There is surely a deeper tale to be told, of how Judit and her sisters really felt about their strange, high-pressure childhood, their demanding father, time in the international spotlight and the emotional toll all these must have taken. 

Nor is their Jewish heritage examined. In the last few minutes Judit is asked about her relationship with her father and his “experiment”. She smiles, looks upward and laughs. “On the one hand, it is not a nice way of being part of an experiment,” she muses, but the self-reflection soon swerves into everyday banalities. There is clearly much more to explore.

Nowadays celebrity chefs are ten a penny. Few though have the intellectual heft of the man credited as the first of the breed: Antonin Carême, a key architect of French modern cuisine. Carême’s heyday was in the early 19th century, when his clients included kings, Napoleon Bonaparte and, perhaps most usefully, Talleyrand, the serpentine foreign minister. 

Loosely based on his life and exploits, Carême, now showing on Apple TV, is a lush, sexy romp unapologetically unfolding in an era of excess, bacchanalia and extreme attention to culinary detail. 
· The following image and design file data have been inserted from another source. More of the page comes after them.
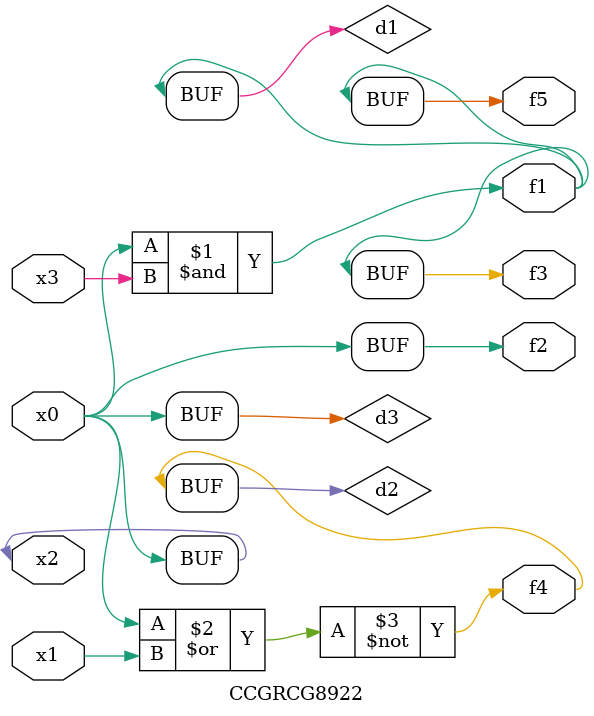
<source format=v>
module CCGRCG8922(
	input x0, x1, x2, x3,
	output f1, f2, f3, f4, f5
);

	wire d1, d2, d3;

	and (d1, x2, x3);
	nor (d2, x0, x1);
	buf (d3, x0, x2);
	assign f1 = d1;
	assign f2 = d3;
	assign f3 = d1;
	assign f4 = d2;
	assign f5 = d1;
endmodule

</source>
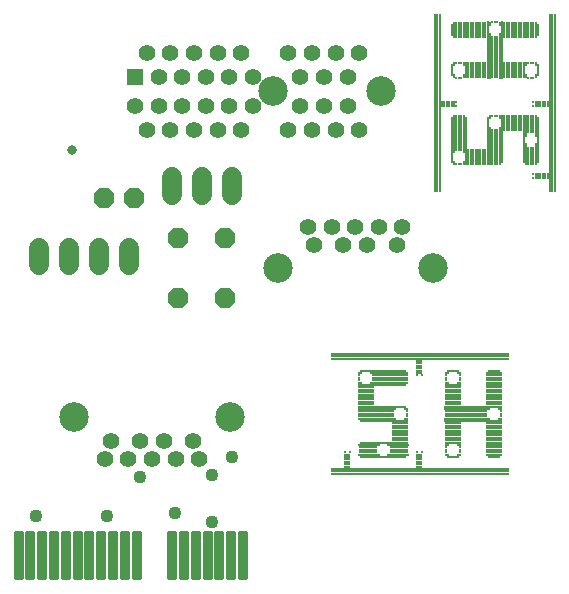
<source format=gts>
G75*
%MOIN*%
%OFA0B0*%
%FSLAX24Y24*%
%IPPOS*%
%LPD*%
%AMOC8*
5,1,8,0,0,1.08239X$1,22.5*
%
%ADD10C,0.0560*%
%ADD11C,0.0985*%
%ADD12C,0.0134*%
%ADD13R,0.0560X0.0560*%
%ADD14C,0.0651*%
%ADD15OC8,0.0690*%
%ADD16R,0.0080X0.5920*%
%ADD17R,0.0080X0.0240*%
%ADD18R,0.0080X0.1520*%
%ADD19R,0.0080X0.0400*%
%ADD20R,0.0080X0.0720*%
%ADD21R,0.0080X0.0160*%
%ADD22R,0.0080X0.0560*%
%ADD23R,0.0080X0.0080*%
%ADD24R,0.0080X0.0640*%
%ADD25R,0.0080X0.1600*%
%ADD26R,0.0080X0.1920*%
%ADD27R,0.0080X0.1280*%
%ADD28R,0.0080X0.1200*%
%ADD29R,0.0080X0.1440*%
%ADD30R,0.5920X0.0080*%
%ADD31R,0.0240X0.0080*%
%ADD32R,0.1520X0.0080*%
%ADD33R,0.0400X0.0080*%
%ADD34R,0.0720X0.0080*%
%ADD35R,0.0160X0.0080*%
%ADD36R,0.0560X0.0080*%
%ADD37R,0.0640X0.0080*%
%ADD38R,0.1600X0.0080*%
%ADD39R,0.1920X0.0080*%
%ADD40R,0.1280X0.0080*%
%ADD41R,0.1200X0.0080*%
%ADD42R,0.1440X0.0080*%
%ADD43C,0.0436*%
%ADD44C,0.0320*%
D10*
X003221Y004795D03*
X003418Y005385D03*
X004008Y004795D03*
X004402Y005385D03*
X004796Y004795D03*
X005189Y005385D03*
X005583Y004795D03*
X006174Y005385D03*
X006370Y004795D03*
X010189Y011921D03*
X009993Y012511D03*
X010780Y012511D03*
X011174Y011921D03*
X011567Y012511D03*
X011961Y011921D03*
X012355Y012511D03*
X012945Y011921D03*
X013142Y012511D03*
X011705Y015759D03*
X010918Y015759D03*
X010130Y015759D03*
X009343Y015759D03*
X009737Y016547D03*
X010524Y016547D03*
X011311Y016547D03*
X011311Y017531D03*
X010524Y017531D03*
X009737Y017531D03*
X010130Y018319D03*
X009343Y018319D03*
X008162Y017531D03*
X007374Y017531D03*
X006587Y017531D03*
X005800Y017531D03*
X005012Y017531D03*
X004619Y018319D03*
X005406Y018319D03*
X006193Y018319D03*
X006981Y018319D03*
X007768Y018319D03*
X007374Y016547D03*
X006587Y016547D03*
X005800Y016547D03*
X005012Y016547D03*
X004225Y016547D03*
X004619Y015759D03*
X005406Y015759D03*
X006193Y015759D03*
X006981Y015759D03*
X007768Y015759D03*
X008162Y016547D03*
X010918Y018319D03*
X011705Y018319D03*
D11*
X012414Y017039D03*
X008811Y017039D03*
X008981Y011133D03*
X007382Y006173D03*
X002209Y006173D03*
X014154Y011133D03*
D12*
X000448Y002320D02*
X000448Y000820D01*
X000246Y000820D01*
X000246Y002320D01*
X000448Y002320D01*
X000448Y000953D02*
X000246Y000953D01*
X000246Y001086D02*
X000448Y001086D01*
X000448Y001219D02*
X000246Y001219D01*
X000246Y001352D02*
X000448Y001352D01*
X000448Y001485D02*
X000246Y001485D01*
X000246Y001618D02*
X000448Y001618D01*
X000448Y001751D02*
X000246Y001751D01*
X000246Y001884D02*
X000448Y001884D01*
X000448Y002017D02*
X000246Y002017D01*
X000246Y002150D02*
X000448Y002150D01*
X000448Y002283D02*
X000246Y002283D01*
X000842Y002320D02*
X000842Y000820D01*
X000640Y000820D01*
X000640Y002320D01*
X000842Y002320D01*
X000842Y000953D02*
X000640Y000953D01*
X000640Y001086D02*
X000842Y001086D01*
X000842Y001219D02*
X000640Y001219D01*
X000640Y001352D02*
X000842Y001352D01*
X000842Y001485D02*
X000640Y001485D01*
X000640Y001618D02*
X000842Y001618D01*
X000842Y001751D02*
X000640Y001751D01*
X000640Y001884D02*
X000842Y001884D01*
X000842Y002017D02*
X000640Y002017D01*
X000640Y002150D02*
X000842Y002150D01*
X000842Y002283D02*
X000640Y002283D01*
X001235Y002320D02*
X001235Y000820D01*
X001033Y000820D01*
X001033Y002320D01*
X001235Y002320D01*
X001235Y000953D02*
X001033Y000953D01*
X001033Y001086D02*
X001235Y001086D01*
X001235Y001219D02*
X001033Y001219D01*
X001033Y001352D02*
X001235Y001352D01*
X001235Y001485D02*
X001033Y001485D01*
X001033Y001618D02*
X001235Y001618D01*
X001235Y001751D02*
X001033Y001751D01*
X001033Y001884D02*
X001235Y001884D01*
X001235Y002017D02*
X001033Y002017D01*
X001033Y002150D02*
X001235Y002150D01*
X001235Y002283D02*
X001033Y002283D01*
X001629Y002320D02*
X001629Y000820D01*
X001427Y000820D01*
X001427Y002320D01*
X001629Y002320D01*
X001629Y000953D02*
X001427Y000953D01*
X001427Y001086D02*
X001629Y001086D01*
X001629Y001219D02*
X001427Y001219D01*
X001427Y001352D02*
X001629Y001352D01*
X001629Y001485D02*
X001427Y001485D01*
X001427Y001618D02*
X001629Y001618D01*
X001629Y001751D02*
X001427Y001751D01*
X001427Y001884D02*
X001629Y001884D01*
X001629Y002017D02*
X001427Y002017D01*
X001427Y002150D02*
X001629Y002150D01*
X001629Y002283D02*
X001427Y002283D01*
X002023Y002320D02*
X002023Y000820D01*
X001821Y000820D01*
X001821Y002320D01*
X002023Y002320D01*
X002023Y000953D02*
X001821Y000953D01*
X001821Y001086D02*
X002023Y001086D01*
X002023Y001219D02*
X001821Y001219D01*
X001821Y001352D02*
X002023Y001352D01*
X002023Y001485D02*
X001821Y001485D01*
X001821Y001618D02*
X002023Y001618D01*
X002023Y001751D02*
X001821Y001751D01*
X001821Y001884D02*
X002023Y001884D01*
X002023Y002017D02*
X001821Y002017D01*
X001821Y002150D02*
X002023Y002150D01*
X002023Y002283D02*
X001821Y002283D01*
X002416Y002320D02*
X002416Y000820D01*
X002214Y000820D01*
X002214Y002320D01*
X002416Y002320D01*
X002416Y000953D02*
X002214Y000953D01*
X002214Y001086D02*
X002416Y001086D01*
X002416Y001219D02*
X002214Y001219D01*
X002214Y001352D02*
X002416Y001352D01*
X002416Y001485D02*
X002214Y001485D01*
X002214Y001618D02*
X002416Y001618D01*
X002416Y001751D02*
X002214Y001751D01*
X002214Y001884D02*
X002416Y001884D01*
X002416Y002017D02*
X002214Y002017D01*
X002214Y002150D02*
X002416Y002150D01*
X002416Y002283D02*
X002214Y002283D01*
X002810Y002320D02*
X002810Y000820D01*
X002608Y000820D01*
X002608Y002320D01*
X002810Y002320D01*
X002810Y000953D02*
X002608Y000953D01*
X002608Y001086D02*
X002810Y001086D01*
X002810Y001219D02*
X002608Y001219D01*
X002608Y001352D02*
X002810Y001352D01*
X002810Y001485D02*
X002608Y001485D01*
X002608Y001618D02*
X002810Y001618D01*
X002810Y001751D02*
X002608Y001751D01*
X002608Y001884D02*
X002810Y001884D01*
X002810Y002017D02*
X002608Y002017D01*
X002608Y002150D02*
X002810Y002150D01*
X002810Y002283D02*
X002608Y002283D01*
X003204Y002320D02*
X003204Y000820D01*
X003002Y000820D01*
X003002Y002320D01*
X003204Y002320D01*
X003204Y000953D02*
X003002Y000953D01*
X003002Y001086D02*
X003204Y001086D01*
X003204Y001219D02*
X003002Y001219D01*
X003002Y001352D02*
X003204Y001352D01*
X003204Y001485D02*
X003002Y001485D01*
X003002Y001618D02*
X003204Y001618D01*
X003204Y001751D02*
X003002Y001751D01*
X003002Y001884D02*
X003204Y001884D01*
X003204Y002017D02*
X003002Y002017D01*
X003002Y002150D02*
X003204Y002150D01*
X003204Y002283D02*
X003002Y002283D01*
X003597Y002320D02*
X003597Y000820D01*
X003395Y000820D01*
X003395Y002320D01*
X003597Y002320D01*
X003597Y000953D02*
X003395Y000953D01*
X003395Y001086D02*
X003597Y001086D01*
X003597Y001219D02*
X003395Y001219D01*
X003395Y001352D02*
X003597Y001352D01*
X003597Y001485D02*
X003395Y001485D01*
X003395Y001618D02*
X003597Y001618D01*
X003597Y001751D02*
X003395Y001751D01*
X003395Y001884D02*
X003597Y001884D01*
X003597Y002017D02*
X003395Y002017D01*
X003395Y002150D02*
X003597Y002150D01*
X003597Y002283D02*
X003395Y002283D01*
X003991Y002320D02*
X003991Y000820D01*
X003789Y000820D01*
X003789Y002320D01*
X003991Y002320D01*
X003991Y000953D02*
X003789Y000953D01*
X003789Y001086D02*
X003991Y001086D01*
X003991Y001219D02*
X003789Y001219D01*
X003789Y001352D02*
X003991Y001352D01*
X003991Y001485D02*
X003789Y001485D01*
X003789Y001618D02*
X003991Y001618D01*
X003991Y001751D02*
X003789Y001751D01*
X003789Y001884D02*
X003991Y001884D01*
X003991Y002017D02*
X003789Y002017D01*
X003789Y002150D02*
X003991Y002150D01*
X003991Y002283D02*
X003789Y002283D01*
X004385Y002320D02*
X004385Y000820D01*
X004183Y000820D01*
X004183Y002320D01*
X004385Y002320D01*
X004385Y000953D02*
X004183Y000953D01*
X004183Y001086D02*
X004385Y001086D01*
X004385Y001219D02*
X004183Y001219D01*
X004183Y001352D02*
X004385Y001352D01*
X004385Y001485D02*
X004183Y001485D01*
X004183Y001618D02*
X004385Y001618D01*
X004385Y001751D02*
X004183Y001751D01*
X004183Y001884D02*
X004385Y001884D01*
X004385Y002017D02*
X004183Y002017D01*
X004183Y002150D02*
X004385Y002150D01*
X004385Y002283D02*
X004183Y002283D01*
X005566Y002320D02*
X005566Y000820D01*
X005364Y000820D01*
X005364Y002320D01*
X005566Y002320D01*
X005566Y000953D02*
X005364Y000953D01*
X005364Y001086D02*
X005566Y001086D01*
X005566Y001219D02*
X005364Y001219D01*
X005364Y001352D02*
X005566Y001352D01*
X005566Y001485D02*
X005364Y001485D01*
X005364Y001618D02*
X005566Y001618D01*
X005566Y001751D02*
X005364Y001751D01*
X005364Y001884D02*
X005566Y001884D01*
X005566Y002017D02*
X005364Y002017D01*
X005364Y002150D02*
X005566Y002150D01*
X005566Y002283D02*
X005364Y002283D01*
X005960Y002320D02*
X005960Y000820D01*
X005758Y000820D01*
X005758Y002320D01*
X005960Y002320D01*
X005960Y000953D02*
X005758Y000953D01*
X005758Y001086D02*
X005960Y001086D01*
X005960Y001219D02*
X005758Y001219D01*
X005758Y001352D02*
X005960Y001352D01*
X005960Y001485D02*
X005758Y001485D01*
X005758Y001618D02*
X005960Y001618D01*
X005960Y001751D02*
X005758Y001751D01*
X005758Y001884D02*
X005960Y001884D01*
X005960Y002017D02*
X005758Y002017D01*
X005758Y002150D02*
X005960Y002150D01*
X005960Y002283D02*
X005758Y002283D01*
X006353Y002320D02*
X006353Y000820D01*
X006151Y000820D01*
X006151Y002320D01*
X006353Y002320D01*
X006353Y000953D02*
X006151Y000953D01*
X006151Y001086D02*
X006353Y001086D01*
X006353Y001219D02*
X006151Y001219D01*
X006151Y001352D02*
X006353Y001352D01*
X006353Y001485D02*
X006151Y001485D01*
X006151Y001618D02*
X006353Y001618D01*
X006353Y001751D02*
X006151Y001751D01*
X006151Y001884D02*
X006353Y001884D01*
X006353Y002017D02*
X006151Y002017D01*
X006151Y002150D02*
X006353Y002150D01*
X006353Y002283D02*
X006151Y002283D01*
X006747Y002320D02*
X006747Y000820D01*
X006545Y000820D01*
X006545Y002320D01*
X006747Y002320D01*
X006747Y000953D02*
X006545Y000953D01*
X006545Y001086D02*
X006747Y001086D01*
X006747Y001219D02*
X006545Y001219D01*
X006545Y001352D02*
X006747Y001352D01*
X006747Y001485D02*
X006545Y001485D01*
X006545Y001618D02*
X006747Y001618D01*
X006747Y001751D02*
X006545Y001751D01*
X006545Y001884D02*
X006747Y001884D01*
X006747Y002017D02*
X006545Y002017D01*
X006545Y002150D02*
X006747Y002150D01*
X006747Y002283D02*
X006545Y002283D01*
X007141Y002320D02*
X007141Y000820D01*
X006939Y000820D01*
X006939Y002320D01*
X007141Y002320D01*
X007141Y000953D02*
X006939Y000953D01*
X006939Y001086D02*
X007141Y001086D01*
X007141Y001219D02*
X006939Y001219D01*
X006939Y001352D02*
X007141Y001352D01*
X007141Y001485D02*
X006939Y001485D01*
X006939Y001618D02*
X007141Y001618D01*
X007141Y001751D02*
X006939Y001751D01*
X006939Y001884D02*
X007141Y001884D01*
X007141Y002017D02*
X006939Y002017D01*
X006939Y002150D02*
X007141Y002150D01*
X007141Y002283D02*
X006939Y002283D01*
X007534Y002320D02*
X007534Y000820D01*
X007332Y000820D01*
X007332Y002320D01*
X007534Y002320D01*
X007534Y000953D02*
X007332Y000953D01*
X007332Y001086D02*
X007534Y001086D01*
X007534Y001219D02*
X007332Y001219D01*
X007332Y001352D02*
X007534Y001352D01*
X007534Y001485D02*
X007332Y001485D01*
X007332Y001618D02*
X007534Y001618D01*
X007534Y001751D02*
X007332Y001751D01*
X007332Y001884D02*
X007534Y001884D01*
X007534Y002017D02*
X007332Y002017D01*
X007332Y002150D02*
X007534Y002150D01*
X007534Y002283D02*
X007332Y002283D01*
X007928Y002320D02*
X007928Y000820D01*
X007726Y000820D01*
X007726Y002320D01*
X007928Y002320D01*
X007928Y000953D02*
X007726Y000953D01*
X007726Y001086D02*
X007928Y001086D01*
X007928Y001219D02*
X007726Y001219D01*
X007726Y001352D02*
X007928Y001352D01*
X007928Y001485D02*
X007726Y001485D01*
X007726Y001618D02*
X007928Y001618D01*
X007928Y001751D02*
X007726Y001751D01*
X007726Y001884D02*
X007928Y001884D01*
X007928Y002017D02*
X007726Y002017D01*
X007726Y002150D02*
X007928Y002150D01*
X007928Y002283D02*
X007726Y002283D01*
D13*
X004225Y017531D03*
D14*
X005449Y014185D02*
X005449Y013594D01*
X006449Y013594D02*
X006449Y014185D01*
X007449Y014185D02*
X007449Y013594D01*
X004012Y011822D02*
X004012Y011232D01*
X003012Y011232D02*
X003012Y011822D01*
X002012Y011822D02*
X002012Y011232D01*
X001012Y011232D02*
X001012Y011822D01*
D15*
X003193Y013496D03*
X004193Y013496D03*
X005662Y012133D03*
X007237Y012133D03*
X007237Y010133D03*
X005662Y010133D03*
D16*
X014217Y016656D03*
X014297Y016656D03*
X014377Y016656D03*
X018057Y016656D03*
X018137Y016656D03*
X018217Y016656D03*
D17*
X017977Y016616D03*
X017897Y016616D03*
X017817Y016616D03*
X017737Y016616D03*
X017657Y016616D03*
X017577Y016616D03*
X017577Y014216D03*
X017657Y014216D03*
X017737Y014216D03*
X017817Y014216D03*
X017897Y014216D03*
X017977Y014216D03*
X014857Y016616D03*
X014777Y016616D03*
X014697Y016616D03*
X014617Y016616D03*
X014537Y016616D03*
X014457Y016616D03*
D18*
X014777Y015416D03*
X017657Y015416D03*
X016377Y018216D03*
X016057Y018216D03*
D19*
X014777Y017736D03*
X014777Y019096D03*
X017657Y019096D03*
X017657Y017736D03*
D20*
X017577Y015896D03*
X017257Y015896D03*
X017257Y014936D03*
X017577Y014936D03*
D21*
X016377Y016176D03*
X016057Y016176D03*
X015177Y017536D03*
X014857Y017536D03*
X014857Y017936D03*
X015177Y017936D03*
X016057Y019296D03*
X016377Y019296D03*
X017257Y017936D03*
X017577Y017936D03*
X017577Y017536D03*
X017257Y017536D03*
X015177Y014656D03*
X014857Y014656D03*
D22*
X015337Y014856D03*
X015417Y014856D03*
X015497Y014856D03*
X015577Y014856D03*
X015657Y014856D03*
X015737Y014856D03*
X015817Y014856D03*
X015897Y014856D03*
X016537Y015976D03*
X016617Y015976D03*
X016697Y015976D03*
X016777Y015976D03*
X016857Y015976D03*
X016937Y015976D03*
X017017Y015976D03*
X017097Y015976D03*
X017097Y017736D03*
X017017Y017736D03*
X016937Y017736D03*
X016857Y017736D03*
X016777Y017736D03*
X016697Y017736D03*
X016617Y017736D03*
X016537Y017736D03*
X015897Y017736D03*
X015817Y017736D03*
X015737Y017736D03*
X015657Y017736D03*
X015577Y017736D03*
X015497Y017736D03*
X015417Y017736D03*
X015337Y017736D03*
X015257Y017736D03*
X015257Y019096D03*
X015177Y019096D03*
X015097Y019096D03*
X015017Y019096D03*
X014937Y019096D03*
X014857Y019096D03*
X015337Y019096D03*
X015417Y019096D03*
X015497Y019096D03*
X015577Y019096D03*
X015657Y019096D03*
X015737Y019096D03*
X015817Y019096D03*
X015897Y019096D03*
X016537Y019096D03*
X016617Y019096D03*
X016697Y019096D03*
X016777Y019096D03*
X016857Y019096D03*
X016937Y019096D03*
X017017Y019096D03*
X017097Y019096D03*
X017177Y019096D03*
X017257Y019096D03*
X017337Y019096D03*
X017417Y019096D03*
X017497Y019096D03*
X017577Y019096D03*
X017177Y017736D03*
D23*
X017337Y017976D03*
X017417Y017976D03*
X017497Y017976D03*
X017497Y017496D03*
X017417Y017496D03*
X017337Y017496D03*
X017497Y016696D03*
X017497Y016536D03*
X016297Y016216D03*
X016217Y016216D03*
X016137Y016216D03*
X014937Y016536D03*
X014937Y016696D03*
X014937Y017496D03*
X015017Y017496D03*
X015097Y017496D03*
X015097Y017976D03*
X015017Y017976D03*
X014937Y017976D03*
X016137Y019336D03*
X016217Y019336D03*
X016297Y019336D03*
X015097Y014616D03*
X015017Y014616D03*
X014937Y014616D03*
X017497Y014296D03*
X017497Y014136D03*
X015063Y007567D03*
X015063Y007487D03*
X015063Y007407D03*
X014583Y007407D03*
X014583Y007487D03*
X014583Y007567D03*
X013783Y007567D03*
X013623Y007567D03*
X013303Y006367D03*
X013303Y006287D03*
X013303Y006207D03*
X013623Y005007D03*
X013783Y005007D03*
X014583Y005007D03*
X014583Y005087D03*
X014583Y005167D03*
X015063Y005167D03*
X015063Y005087D03*
X015063Y005007D03*
X016423Y006207D03*
X016423Y006287D03*
X016423Y006367D03*
X011703Y007407D03*
X011703Y007487D03*
X011703Y007567D03*
X011383Y005007D03*
X011223Y005007D03*
D24*
X017337Y014896D03*
X017417Y014896D03*
X017497Y014896D03*
X017497Y015936D03*
X017417Y015936D03*
X017337Y015936D03*
D25*
X017177Y015456D03*
X016457Y015456D03*
X015977Y015376D03*
X015257Y015376D03*
D26*
X015977Y018416D03*
X016457Y018416D03*
D27*
X015177Y015616D03*
X014857Y015616D03*
X016057Y015216D03*
X016377Y015216D03*
D28*
X016297Y015176D03*
X016217Y015176D03*
X016137Y015176D03*
X015097Y015656D03*
X015017Y015656D03*
X014937Y015656D03*
D29*
X016137Y018176D03*
X016217Y018176D03*
X016297Y018176D03*
D30*
X013743Y008287D03*
X013743Y008207D03*
X013743Y008127D03*
X013743Y004447D03*
X013743Y004367D03*
X013743Y004287D03*
D31*
X013703Y004527D03*
X013703Y004607D03*
X013703Y004687D03*
X013703Y004767D03*
X013703Y004847D03*
X013703Y004927D03*
X011303Y004927D03*
X011303Y004847D03*
X011303Y004767D03*
X011303Y004687D03*
X011303Y004607D03*
X011303Y004527D03*
X013703Y007647D03*
X013703Y007727D03*
X013703Y007807D03*
X013703Y007887D03*
X013703Y007967D03*
X013703Y008047D03*
D32*
X012503Y007727D03*
X012503Y004847D03*
X015303Y006127D03*
X015303Y006447D03*
D33*
X014823Y007727D03*
X016183Y007727D03*
X016183Y004847D03*
X014823Y004847D03*
D34*
X012983Y004927D03*
X012983Y005247D03*
X012023Y005247D03*
X012023Y004927D03*
D35*
X013263Y006127D03*
X013263Y006447D03*
X014623Y007327D03*
X014623Y007647D03*
X015023Y007647D03*
X015023Y007327D03*
X016383Y006447D03*
X016383Y006127D03*
X015023Y005247D03*
X015023Y004927D03*
X014623Y004927D03*
X014623Y005247D03*
X011743Y007327D03*
X011743Y007647D03*
D36*
X011943Y007167D03*
X011943Y007087D03*
X011943Y007007D03*
X011943Y006927D03*
X011943Y006847D03*
X011943Y006767D03*
X011943Y006687D03*
X011943Y006607D03*
X013063Y005967D03*
X013063Y005887D03*
X013063Y005807D03*
X013063Y005727D03*
X013063Y005647D03*
X013063Y005567D03*
X013063Y005487D03*
X013063Y005407D03*
X014823Y005407D03*
X014823Y005487D03*
X014823Y005567D03*
X014823Y005647D03*
X014823Y005727D03*
X014823Y005807D03*
X014823Y005887D03*
X014823Y005967D03*
X014823Y005327D03*
X014823Y006607D03*
X014823Y006687D03*
X014823Y006767D03*
X014823Y006847D03*
X014823Y006927D03*
X014823Y007007D03*
X014823Y007087D03*
X014823Y007167D03*
X014823Y007247D03*
X016183Y007247D03*
X016183Y007327D03*
X016183Y007407D03*
X016183Y007487D03*
X016183Y007567D03*
X016183Y007647D03*
X016183Y007167D03*
X016183Y007087D03*
X016183Y007007D03*
X016183Y006927D03*
X016183Y006847D03*
X016183Y006767D03*
X016183Y006687D03*
X016183Y006607D03*
X016183Y005967D03*
X016183Y005887D03*
X016183Y005807D03*
X016183Y005727D03*
X016183Y005647D03*
X016183Y005567D03*
X016183Y005487D03*
X016183Y005407D03*
X016183Y005327D03*
X016183Y005247D03*
X016183Y005167D03*
X016183Y005087D03*
X016183Y005007D03*
X016183Y004927D03*
D37*
X013023Y005007D03*
X013023Y005087D03*
X013023Y005167D03*
X011983Y005167D03*
X011983Y005087D03*
X011983Y005007D03*
D38*
X012543Y005327D03*
X012543Y006047D03*
X012463Y006527D03*
X012463Y007247D03*
D39*
X015503Y006527D03*
X015503Y006047D03*
D40*
X012703Y007327D03*
X012703Y007647D03*
X012303Y006447D03*
X012303Y006127D03*
D41*
X012263Y006207D03*
X012263Y006287D03*
X012263Y006367D03*
X012743Y007407D03*
X012743Y007487D03*
X012743Y007567D03*
D42*
X015263Y006367D03*
X015263Y006287D03*
X015263Y006207D03*
D43*
X007473Y004834D03*
X006804Y004263D03*
X005563Y002984D03*
X004382Y004165D03*
X003300Y002866D03*
X000937Y002866D03*
X006804Y002689D03*
D44*
X002119Y015070D03*
M02*

</source>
The series opens with Carême happily buried between his girlfriend’s thighs together with some whipped cream. Consumption of this dish is happily proceeding to plan, until he is summoned to cook for the army. There he somehow saves Napoleon’s life and is quickly drawn into high-level court intrigues. Each episode pulses with often manic energy, moving from bedroom to kitchen to the corridors of power and back again. 

Benjamin Voisin in Carême

Carême’s elaborate desserts, designed with architectural precision, are used as diplomatic gambits — impressing visiting dignitaries with the glories of French patisserie. The cooking scenes in the enormous kitchens, as legions of underlings prepare multi-course feasts, are beautifully choreographed with rich attention to period detail. The undercurrent of sexual tension with Carême’s assistant Agathe simmers like a pot of bouillon. 

Baking, bonking, betrayal, slowly unbuttoned 19th-century bodices — what more could one want from a television drama? Carême is engaging entertainment, with a fine cast, sumptuous settings and some useful cooking tips along the way. 

Any visitor to Oslo should make time to see the Resistance Museum. Norway allied with Britain against the Nazis. The country was occupied from 1940 to 1945, but its wartime record is mixed. A government-in-exile operated from London. Resistance networks organised sabotage and assassinations. 

But plenty of Norwegians embraced the Nazis’ new order — the word Quisling is taken from the collaborationist leader Vidkun Quisling, eventually executed. 

Hundreds of Norwegian Jews were smuggled to Sweden. Hundreds more were sent to Auschwitz. This brief history lesson is useful for appreciating Number 24, a masterful account of life and death in the wartime Norwegian resistance and its ongoing legacy.

The film, showing on Netflix, is based on a true story — the life of Gunnar Sønsteby, a resistance leader. It opens with an elderly Sønsteby giving a speech about his wartime life to a group of young students, one of whom persistently questions him. The story moves back and forth between his presentation and wartime Norway. 

Director John Andreas Andersen deftly controls both narrative strands. The atmospheric wartime sections feel deeply authentic. Sjur Vatne Brean delivers a sterling performance as the young Sønsteby. He steadily moves up the ranks of the resistance until he becomes one of their most important agents — even travelling back and forth to Britain on the clandestine boats that operated between Norway and the Shetland Islands. 

Sønsteby is a young man, but, unlike some of his comrades, he avoids drinking and women. He trusts almost no one, which helps keep him alive. With the Nazis on his tail, he moves between safe-houses, switching names and identification papers. The menace of everyday life under Nazi occupation and resistance tradecraft is dramatically portrayed. The action and sabotage scenes are nail-biting. 

But it is the human cost of taking a life — especially of friends turned Nazi collaborators — that lingers through the decades. Eventually it becomes clear why the narrative moves between wartime Oslo, Sønsteby’s lecture and the young questioner. The final scenes will moisten your eyes.